Pods, the Kubelet, and Why My Container Kept Restarting // kubecraft

What I Learned

A Pod is the smallest deployable unit in Kubernetes, but the mental model that finally stuck is that a Pod is a wrapper around one or more containers that share a network namespace and storage. They get one IP between them and can talk to each other over localhost.

The kubelet is the agent running on every node. It doesn’t create Pods out of thin air — it watches the API server for Pods assigned to its node, then makes the container runtime actually run them. If a container dies, the kubelet is the thing that notices and restarts it according to the restartPolicy.

A Pod is not a container — it’s a group of containers plus shared context
The kubelet reconciles desired state (from the API server) against actual state on the node
restartPolicy lives on the Pod, not the container

My Thoughts

This clicked once I stopped thinking of Pods as “a fancy word for container.” The shared network namespace is the whole point — it’s why a sidecar pattern works at all.

Connections: this is a lot like systemd on a single host — the kubelet plays the role systemd does, watching a desired unit state and restarting things that fall over. Except the “desired state” comes from a central API server instead of unit files on disk.

The kubelet is pull-based, not push-based. The scheduler assigns a Pod to a node, but nothing pushes it there — the kubelet pulls its assigned work from the API server. Internalizing that explained half my confusion about how Pods “get” to a node.

Code Snippets

see which node a pod landed on and why it’s unhappy

kubectl get pods -o wide
kubectl describe pod web-7d9f -n demo

a minimal pod spec with an explicit restart policy

apiVersion: v1
kind: Pod
metadata:
  name: web
  namespace: demo
spec:
  restartPolicy: Always
  containers:
    - name: web
      image: nginx:1.27
      ports:
        - containerPort: 80

watch the kubelet’s view of restarts climb

kubectl get pod web -n demo -w

Mistakes & Fixes

What broke: My container went into CrashLoopBackOff and I assumed the image was bad. It wasn’t — the process was exiting cleanly with code 0, and restartPolicy: Always kept bringing it back, which looked like a crash loop.

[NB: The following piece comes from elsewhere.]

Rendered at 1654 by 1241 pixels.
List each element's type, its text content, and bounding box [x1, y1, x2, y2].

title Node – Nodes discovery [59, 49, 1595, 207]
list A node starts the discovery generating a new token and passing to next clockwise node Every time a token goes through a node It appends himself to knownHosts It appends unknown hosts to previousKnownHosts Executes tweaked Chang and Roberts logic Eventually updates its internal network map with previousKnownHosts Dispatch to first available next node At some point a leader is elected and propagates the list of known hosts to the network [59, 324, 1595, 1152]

How I fixed it: Switched the workload to a long-running process (the container was running a one-shot script that finished immediately). For genuinely one-shot work, a Job with restartPolicy: OnFailure is the right tool, not a bare Pod.

Back-off restarting failed container web in pod web_demo
Last state: Terminated  Reason: Completed  Exit Code: 0

The Exit Code: 0 was the tell — a healthy exit, not a failure.

Aha Moment

CrashLoopBackOff doesn’t mean “your app crashed.” It means “the container keeps stopping and the kubelet keeps restarting it, and the gaps between restarts are growing.” The why is in Last state / Exit Code — and exit code 0 means nothing is actually wrong except my expectations.

Questions to Research

What’s the actual back-off curve? Is it exponential, and is there a cap?
Difference between restartPolicy on a Pod vs the restart behavior a Deployment gives you
How does a readiness probe interact with all this — does a failing probe count as a restart?

Real World Application

In the home lab this is exactly the bug I’ll hit running batch/cron-style work. Now I know to reach for a Job or CronJob instead of forcing a Pod to stay alive, and to read Exit Code before blaming the image. At work this is the same reasoning behind “is this service crashing, or is it just doing its job and exiting?”